Comment by asa400

17 days ago

If all you (not you specifically, more of a royal “you” or “we”) are is a collection of skills centered around putting code into an editor and opening pull requests as fast as possible, then sure, you might be cooked.

But if your job depends on taste, design, intuition, sociability, judgement, coaching, inspiring, explaining, or empathy in the context of using technology to solve human problems, you’ll be fine. The premium for these skills is going _way_ up.

The question isn't whether businesses will have 0 human element to them, the question is does AI offer a big enough gap that technical skills are still required such that technical roles are still hired for. Someone in product can have all of those skills without a computer science degree, with no design experience, and AI will do the technical work at the level of design, implementation, and maintenance. What I am seeing with the new models isn't just writing code, it's taking fundamental problems as input and design wholistic software solutions as output - and the quality is there.

  • I am only seeing that if the person writing the prompts knows what a quality solution looks like at a technical level and is reviewing the output as they go. Otherwise you end up with an absolute mess that may work at least for "happy path" cases but completely breaks down as the product needs change. I've described a case of this in some detail in another comment.

    • > the person writing the prompts knows what a quality solution looks like at a technical level and is reviewing the output as they go

      That is exactly what I recommend, and it works like a charm. The person also has to have realistic expectations for the LLM, and be willing to work with a simulacrum that never learns (as frustrating as it seems at first glance).

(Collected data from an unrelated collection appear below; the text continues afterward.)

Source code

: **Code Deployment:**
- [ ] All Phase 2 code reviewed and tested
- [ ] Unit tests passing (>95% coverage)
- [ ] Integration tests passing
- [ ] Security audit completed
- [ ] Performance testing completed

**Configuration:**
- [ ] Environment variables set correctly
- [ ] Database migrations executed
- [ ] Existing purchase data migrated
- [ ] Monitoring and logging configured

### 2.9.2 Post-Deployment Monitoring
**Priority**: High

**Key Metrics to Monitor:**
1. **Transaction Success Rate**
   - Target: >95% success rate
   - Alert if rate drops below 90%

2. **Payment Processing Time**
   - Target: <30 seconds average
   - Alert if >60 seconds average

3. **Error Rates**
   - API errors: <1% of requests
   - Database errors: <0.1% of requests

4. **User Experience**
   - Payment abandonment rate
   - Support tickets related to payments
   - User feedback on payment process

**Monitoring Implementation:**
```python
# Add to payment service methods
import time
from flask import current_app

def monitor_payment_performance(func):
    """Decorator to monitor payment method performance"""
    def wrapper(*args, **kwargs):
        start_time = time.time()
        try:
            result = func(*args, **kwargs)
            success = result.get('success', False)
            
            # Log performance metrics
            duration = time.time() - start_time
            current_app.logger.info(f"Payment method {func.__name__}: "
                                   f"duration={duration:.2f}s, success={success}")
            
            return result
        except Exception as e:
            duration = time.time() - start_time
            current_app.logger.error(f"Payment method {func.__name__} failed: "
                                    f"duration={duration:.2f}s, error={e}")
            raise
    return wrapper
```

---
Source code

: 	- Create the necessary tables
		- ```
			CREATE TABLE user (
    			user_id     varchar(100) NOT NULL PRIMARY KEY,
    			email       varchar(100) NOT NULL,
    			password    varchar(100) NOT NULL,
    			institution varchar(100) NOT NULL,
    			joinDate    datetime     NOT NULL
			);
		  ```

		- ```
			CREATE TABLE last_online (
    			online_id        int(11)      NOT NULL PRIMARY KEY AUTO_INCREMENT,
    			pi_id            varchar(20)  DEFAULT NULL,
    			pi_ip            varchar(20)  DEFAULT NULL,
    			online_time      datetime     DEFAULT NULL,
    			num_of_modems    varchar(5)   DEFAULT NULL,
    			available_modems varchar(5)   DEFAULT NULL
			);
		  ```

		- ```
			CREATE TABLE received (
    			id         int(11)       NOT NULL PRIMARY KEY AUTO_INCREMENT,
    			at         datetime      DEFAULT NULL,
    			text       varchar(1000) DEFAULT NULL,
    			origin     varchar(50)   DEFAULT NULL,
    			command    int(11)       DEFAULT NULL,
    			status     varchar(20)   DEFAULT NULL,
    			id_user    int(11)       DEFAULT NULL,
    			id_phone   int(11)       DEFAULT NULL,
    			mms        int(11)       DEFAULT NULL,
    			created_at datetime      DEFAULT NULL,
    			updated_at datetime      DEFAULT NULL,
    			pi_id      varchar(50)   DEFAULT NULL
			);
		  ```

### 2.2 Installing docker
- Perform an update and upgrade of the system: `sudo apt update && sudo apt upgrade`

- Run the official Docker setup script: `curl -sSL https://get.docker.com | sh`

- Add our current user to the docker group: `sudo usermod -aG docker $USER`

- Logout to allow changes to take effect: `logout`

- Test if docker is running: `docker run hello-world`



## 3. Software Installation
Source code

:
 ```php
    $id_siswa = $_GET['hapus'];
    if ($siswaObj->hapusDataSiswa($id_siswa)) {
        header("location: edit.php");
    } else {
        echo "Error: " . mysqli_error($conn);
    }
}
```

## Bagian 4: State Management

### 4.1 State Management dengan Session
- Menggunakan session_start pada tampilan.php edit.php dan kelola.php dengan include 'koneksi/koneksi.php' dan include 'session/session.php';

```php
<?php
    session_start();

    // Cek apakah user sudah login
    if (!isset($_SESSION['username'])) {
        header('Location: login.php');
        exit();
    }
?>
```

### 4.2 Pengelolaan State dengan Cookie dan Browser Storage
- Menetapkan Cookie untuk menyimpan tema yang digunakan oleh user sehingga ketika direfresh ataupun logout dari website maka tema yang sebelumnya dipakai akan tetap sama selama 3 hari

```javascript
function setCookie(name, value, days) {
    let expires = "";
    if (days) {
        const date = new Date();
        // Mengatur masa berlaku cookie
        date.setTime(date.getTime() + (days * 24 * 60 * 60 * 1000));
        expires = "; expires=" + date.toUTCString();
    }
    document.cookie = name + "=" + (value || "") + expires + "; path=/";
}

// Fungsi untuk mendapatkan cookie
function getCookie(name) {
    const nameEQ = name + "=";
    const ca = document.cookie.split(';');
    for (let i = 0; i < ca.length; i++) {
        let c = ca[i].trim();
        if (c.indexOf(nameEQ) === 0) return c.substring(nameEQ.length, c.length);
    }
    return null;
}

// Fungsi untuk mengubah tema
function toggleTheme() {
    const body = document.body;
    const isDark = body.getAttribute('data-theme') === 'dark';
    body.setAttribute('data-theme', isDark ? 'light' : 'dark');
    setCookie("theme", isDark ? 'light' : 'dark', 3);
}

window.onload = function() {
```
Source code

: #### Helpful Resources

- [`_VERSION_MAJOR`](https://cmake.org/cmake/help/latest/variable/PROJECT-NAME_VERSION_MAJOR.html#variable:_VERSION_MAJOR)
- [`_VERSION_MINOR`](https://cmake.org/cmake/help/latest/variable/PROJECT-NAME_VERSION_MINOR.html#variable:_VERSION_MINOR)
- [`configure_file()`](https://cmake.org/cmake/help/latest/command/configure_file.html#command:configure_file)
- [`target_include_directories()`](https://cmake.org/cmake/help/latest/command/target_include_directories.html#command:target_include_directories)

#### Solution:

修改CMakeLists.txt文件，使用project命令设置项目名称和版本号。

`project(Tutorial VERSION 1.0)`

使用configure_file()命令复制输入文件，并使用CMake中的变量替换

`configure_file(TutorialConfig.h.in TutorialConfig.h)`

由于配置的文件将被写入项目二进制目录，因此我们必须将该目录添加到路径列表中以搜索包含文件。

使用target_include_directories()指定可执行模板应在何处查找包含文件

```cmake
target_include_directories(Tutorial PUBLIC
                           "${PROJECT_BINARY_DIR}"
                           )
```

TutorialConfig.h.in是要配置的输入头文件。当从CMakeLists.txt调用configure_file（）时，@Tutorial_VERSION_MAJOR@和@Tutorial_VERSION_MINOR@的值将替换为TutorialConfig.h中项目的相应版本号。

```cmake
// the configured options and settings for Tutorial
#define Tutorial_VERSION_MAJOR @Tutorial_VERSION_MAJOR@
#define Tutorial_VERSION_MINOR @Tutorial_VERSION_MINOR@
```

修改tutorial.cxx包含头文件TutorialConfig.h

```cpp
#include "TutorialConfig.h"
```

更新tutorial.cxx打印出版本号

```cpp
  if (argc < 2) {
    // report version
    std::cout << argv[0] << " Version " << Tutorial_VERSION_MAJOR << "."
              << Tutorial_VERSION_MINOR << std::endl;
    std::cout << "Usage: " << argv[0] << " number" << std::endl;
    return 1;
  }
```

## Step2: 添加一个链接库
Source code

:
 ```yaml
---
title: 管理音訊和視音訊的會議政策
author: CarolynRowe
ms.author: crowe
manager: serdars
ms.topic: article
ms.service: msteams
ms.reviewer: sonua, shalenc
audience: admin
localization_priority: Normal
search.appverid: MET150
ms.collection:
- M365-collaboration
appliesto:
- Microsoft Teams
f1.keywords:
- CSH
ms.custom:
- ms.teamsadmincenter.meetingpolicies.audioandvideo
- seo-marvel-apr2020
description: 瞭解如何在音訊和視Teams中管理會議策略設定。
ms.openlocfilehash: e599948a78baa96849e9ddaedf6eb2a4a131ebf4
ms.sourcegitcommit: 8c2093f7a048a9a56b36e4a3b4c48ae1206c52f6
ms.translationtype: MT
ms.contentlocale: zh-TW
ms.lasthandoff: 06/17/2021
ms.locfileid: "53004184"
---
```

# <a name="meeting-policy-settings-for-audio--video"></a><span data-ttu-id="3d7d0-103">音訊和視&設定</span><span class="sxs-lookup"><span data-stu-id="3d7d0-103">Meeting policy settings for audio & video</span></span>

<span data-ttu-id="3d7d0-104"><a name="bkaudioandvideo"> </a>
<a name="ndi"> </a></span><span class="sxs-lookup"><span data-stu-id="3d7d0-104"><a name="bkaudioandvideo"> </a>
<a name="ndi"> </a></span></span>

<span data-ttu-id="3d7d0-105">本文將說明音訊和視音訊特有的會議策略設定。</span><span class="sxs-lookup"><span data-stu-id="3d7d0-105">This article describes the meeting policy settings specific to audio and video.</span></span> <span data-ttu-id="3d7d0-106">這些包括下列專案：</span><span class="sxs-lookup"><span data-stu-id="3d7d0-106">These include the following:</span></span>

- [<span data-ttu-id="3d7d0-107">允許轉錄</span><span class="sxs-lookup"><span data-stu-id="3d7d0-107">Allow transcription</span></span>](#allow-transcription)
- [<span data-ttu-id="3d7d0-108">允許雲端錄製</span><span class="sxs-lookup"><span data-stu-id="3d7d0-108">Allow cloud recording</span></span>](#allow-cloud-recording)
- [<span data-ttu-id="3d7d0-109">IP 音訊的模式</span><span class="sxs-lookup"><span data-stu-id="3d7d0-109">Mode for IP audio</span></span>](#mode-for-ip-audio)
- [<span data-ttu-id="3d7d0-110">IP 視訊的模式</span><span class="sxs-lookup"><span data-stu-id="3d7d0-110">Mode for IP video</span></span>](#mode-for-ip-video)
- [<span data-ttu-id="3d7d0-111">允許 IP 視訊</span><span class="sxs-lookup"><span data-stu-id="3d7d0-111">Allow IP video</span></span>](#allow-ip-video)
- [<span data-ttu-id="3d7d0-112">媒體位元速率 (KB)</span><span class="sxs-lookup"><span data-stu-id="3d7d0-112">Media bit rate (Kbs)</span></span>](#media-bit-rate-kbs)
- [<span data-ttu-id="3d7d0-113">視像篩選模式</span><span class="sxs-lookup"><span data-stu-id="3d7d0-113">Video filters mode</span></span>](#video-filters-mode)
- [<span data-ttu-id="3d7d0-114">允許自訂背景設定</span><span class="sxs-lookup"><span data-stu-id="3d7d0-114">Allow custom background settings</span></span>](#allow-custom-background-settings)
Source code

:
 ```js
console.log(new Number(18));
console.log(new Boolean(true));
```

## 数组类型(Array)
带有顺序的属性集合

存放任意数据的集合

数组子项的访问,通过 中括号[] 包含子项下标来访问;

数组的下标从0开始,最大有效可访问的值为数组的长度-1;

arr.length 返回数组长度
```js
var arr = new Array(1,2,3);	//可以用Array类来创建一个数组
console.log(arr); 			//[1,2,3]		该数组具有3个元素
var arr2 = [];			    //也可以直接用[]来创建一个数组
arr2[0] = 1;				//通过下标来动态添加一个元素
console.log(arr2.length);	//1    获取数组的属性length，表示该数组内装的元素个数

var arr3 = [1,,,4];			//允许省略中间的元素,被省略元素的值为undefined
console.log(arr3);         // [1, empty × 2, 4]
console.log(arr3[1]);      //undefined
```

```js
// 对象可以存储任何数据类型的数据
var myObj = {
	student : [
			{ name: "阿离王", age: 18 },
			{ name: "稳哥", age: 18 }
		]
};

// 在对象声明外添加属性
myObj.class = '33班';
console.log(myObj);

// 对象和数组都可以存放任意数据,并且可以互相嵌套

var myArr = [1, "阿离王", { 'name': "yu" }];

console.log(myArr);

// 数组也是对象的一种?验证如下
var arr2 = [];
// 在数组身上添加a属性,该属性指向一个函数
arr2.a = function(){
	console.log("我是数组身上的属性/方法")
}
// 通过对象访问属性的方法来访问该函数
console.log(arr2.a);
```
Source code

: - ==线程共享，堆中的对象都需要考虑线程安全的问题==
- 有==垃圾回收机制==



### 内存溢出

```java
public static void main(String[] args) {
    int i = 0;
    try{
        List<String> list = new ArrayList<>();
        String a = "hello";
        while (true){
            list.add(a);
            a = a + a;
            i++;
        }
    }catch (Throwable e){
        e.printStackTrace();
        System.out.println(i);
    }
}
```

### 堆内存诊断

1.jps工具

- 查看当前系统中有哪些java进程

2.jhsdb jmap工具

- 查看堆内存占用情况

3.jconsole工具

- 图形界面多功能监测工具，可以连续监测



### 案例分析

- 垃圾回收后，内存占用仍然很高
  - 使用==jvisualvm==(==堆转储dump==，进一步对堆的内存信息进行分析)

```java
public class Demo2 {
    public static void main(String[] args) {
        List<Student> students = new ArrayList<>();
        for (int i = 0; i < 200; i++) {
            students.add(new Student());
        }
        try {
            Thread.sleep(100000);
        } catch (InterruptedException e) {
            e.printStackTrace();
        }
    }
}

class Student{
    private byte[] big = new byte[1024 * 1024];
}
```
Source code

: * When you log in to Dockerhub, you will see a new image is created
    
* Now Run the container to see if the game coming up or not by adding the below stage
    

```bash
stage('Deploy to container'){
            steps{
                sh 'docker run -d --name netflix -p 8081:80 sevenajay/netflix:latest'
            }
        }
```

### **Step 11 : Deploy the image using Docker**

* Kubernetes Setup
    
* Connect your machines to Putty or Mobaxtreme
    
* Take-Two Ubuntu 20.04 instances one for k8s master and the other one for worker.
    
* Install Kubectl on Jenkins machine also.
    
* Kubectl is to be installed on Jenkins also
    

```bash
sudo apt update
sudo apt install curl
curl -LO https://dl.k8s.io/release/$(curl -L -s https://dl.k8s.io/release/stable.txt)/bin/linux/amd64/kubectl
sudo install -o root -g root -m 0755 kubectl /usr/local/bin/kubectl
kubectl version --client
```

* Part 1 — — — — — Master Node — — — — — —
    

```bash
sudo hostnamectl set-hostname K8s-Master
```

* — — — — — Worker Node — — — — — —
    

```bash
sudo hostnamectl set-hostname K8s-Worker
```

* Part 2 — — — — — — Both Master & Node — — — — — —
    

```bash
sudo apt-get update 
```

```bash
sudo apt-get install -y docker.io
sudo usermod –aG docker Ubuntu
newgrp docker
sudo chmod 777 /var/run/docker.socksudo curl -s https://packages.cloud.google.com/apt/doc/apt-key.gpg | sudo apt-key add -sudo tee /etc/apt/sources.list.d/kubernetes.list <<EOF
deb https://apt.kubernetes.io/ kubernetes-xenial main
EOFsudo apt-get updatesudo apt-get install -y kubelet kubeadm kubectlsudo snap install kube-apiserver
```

It turns out that corporations value these things right up until a cheaper almost as good alternative is available.

The writing is on the wall for all white collar work. Not this year or next, but it's coming.

  • If all white collar work goes, we’re going to have to completely restructure the economy or collapse completely.

    Being a plumber won’t save you when half the work force is unemployed.

Ah the age old 'but humans have heart, and no machine can replicate that' argument. Good luck!

  • The process of delivering useful, working software for nontrivial problems cannot be reduced to simply emitting machine instructions as text.

    • Yes, so you need some development and SysOps skills (for now), not all of that other nonsense you mentioned.

When your title is software engineer, good luck convincing the layoff machine about your taste, design, intuition, sociability, judgement, coaching, inspiring, explaining, or empathy in the context of using technology to solve human problems.